Objekt "Cactus" (Hessle Audio)
After I wrote about the "weird inversion of dance-music energies" in Objekt's "Cactus," the Berlin-based producer tweeted back at me that he considered the tune a "joke" — nothing more, he said, than his tongue-in-cheek attempt to replicate Rusko's wobble. (In that case, he failed pretty spectacularly, but I'm not complaining.) The song's video is perfectly in keeping with his sardonic attitude. Bearing the caption, "In Which I Try To Dismantle The Master's House With The Master's Tools," the single-camera, single-take video features a young man in a sport coat who paints the word "patriarchy" on a plywood board, destroys the sign with a sledgehammer, and then hangs around a while longer in his suburban driveway, alternately reading (Judith Butler's Excitable Speech, according to the filmmaker's comment on YouTube) and chain-smoking. It reminds me of when I went to see a Christian evangelist revival show where body-builders and ultimate fighters ripped up phone books and karate-chopped blocks of bricks with their bare hands (and the power of the Lord) — except in the extreme inverse. Cynical? You could argue that. A comment on YouTube perhaps sums it up best: "the rudeness of this tune is making me want to punch the guy in the video even harder than i would have otherwise." Mission accomplished, then.

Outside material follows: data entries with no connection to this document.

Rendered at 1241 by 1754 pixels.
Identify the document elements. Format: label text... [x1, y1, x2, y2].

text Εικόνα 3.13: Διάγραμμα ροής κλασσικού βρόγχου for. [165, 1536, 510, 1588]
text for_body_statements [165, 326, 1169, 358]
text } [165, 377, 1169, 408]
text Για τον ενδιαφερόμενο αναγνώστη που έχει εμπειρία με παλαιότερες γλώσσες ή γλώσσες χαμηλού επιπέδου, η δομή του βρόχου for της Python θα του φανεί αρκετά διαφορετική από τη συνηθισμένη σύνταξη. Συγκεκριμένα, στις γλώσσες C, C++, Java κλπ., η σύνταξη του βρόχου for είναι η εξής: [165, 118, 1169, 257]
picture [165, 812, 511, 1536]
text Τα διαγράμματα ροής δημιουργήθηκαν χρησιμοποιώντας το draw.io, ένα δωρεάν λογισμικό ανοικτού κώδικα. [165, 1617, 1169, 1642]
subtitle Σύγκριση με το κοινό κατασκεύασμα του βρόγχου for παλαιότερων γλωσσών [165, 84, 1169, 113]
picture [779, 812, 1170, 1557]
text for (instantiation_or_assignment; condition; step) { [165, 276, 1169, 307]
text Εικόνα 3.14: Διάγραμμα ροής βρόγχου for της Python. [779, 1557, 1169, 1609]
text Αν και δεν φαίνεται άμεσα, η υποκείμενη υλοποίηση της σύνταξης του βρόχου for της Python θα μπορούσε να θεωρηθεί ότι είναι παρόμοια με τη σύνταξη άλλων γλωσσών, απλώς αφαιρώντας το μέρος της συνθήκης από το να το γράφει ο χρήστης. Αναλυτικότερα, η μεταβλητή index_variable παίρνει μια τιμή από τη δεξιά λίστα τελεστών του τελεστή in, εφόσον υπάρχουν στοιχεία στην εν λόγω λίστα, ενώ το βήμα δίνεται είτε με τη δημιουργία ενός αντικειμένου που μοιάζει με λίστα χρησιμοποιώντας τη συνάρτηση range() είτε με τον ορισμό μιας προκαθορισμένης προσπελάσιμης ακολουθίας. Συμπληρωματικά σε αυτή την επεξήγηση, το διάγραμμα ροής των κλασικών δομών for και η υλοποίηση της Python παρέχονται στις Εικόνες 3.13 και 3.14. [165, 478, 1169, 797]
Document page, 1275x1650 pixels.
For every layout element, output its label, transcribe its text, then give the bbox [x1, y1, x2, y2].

WhoMadeWho "Running Man & the Sun (Pitfalls of Modern Man)" (Kompakt)
Part Office Space, part Fight Club, part Scandinavian Wes Anderson with a structure inspired by Jim Jarmusch's interlocking narratives, WhoMadeWho's short film "Running Man & the Sun (Pitfalls of Modern Culture)" is as smart (and stylish) as the Copenhagen band's 2012 album Brighter, released on Cologne's (incredibly stylish) Kompakt label. Anyone who has spent any time among European creative-industry types will be familiar with the sans-serif elegance that's being lampooned here, right down to the name of the fictional agency in the film: Ümlaüt Creatïve. The pre-mid-life crisis at the heart of the story might not resonate with EDM's underage masses — nor, in fact, the chapter headings of "Side A" and "Side B" — but who cares: Aging ravers turned corporate stiffs finally have their own generation's equivalent of the Talking Heads' "My God, how did I get here?" — a question that feels especially appropriate in the year that EDM officially came to the VMAs.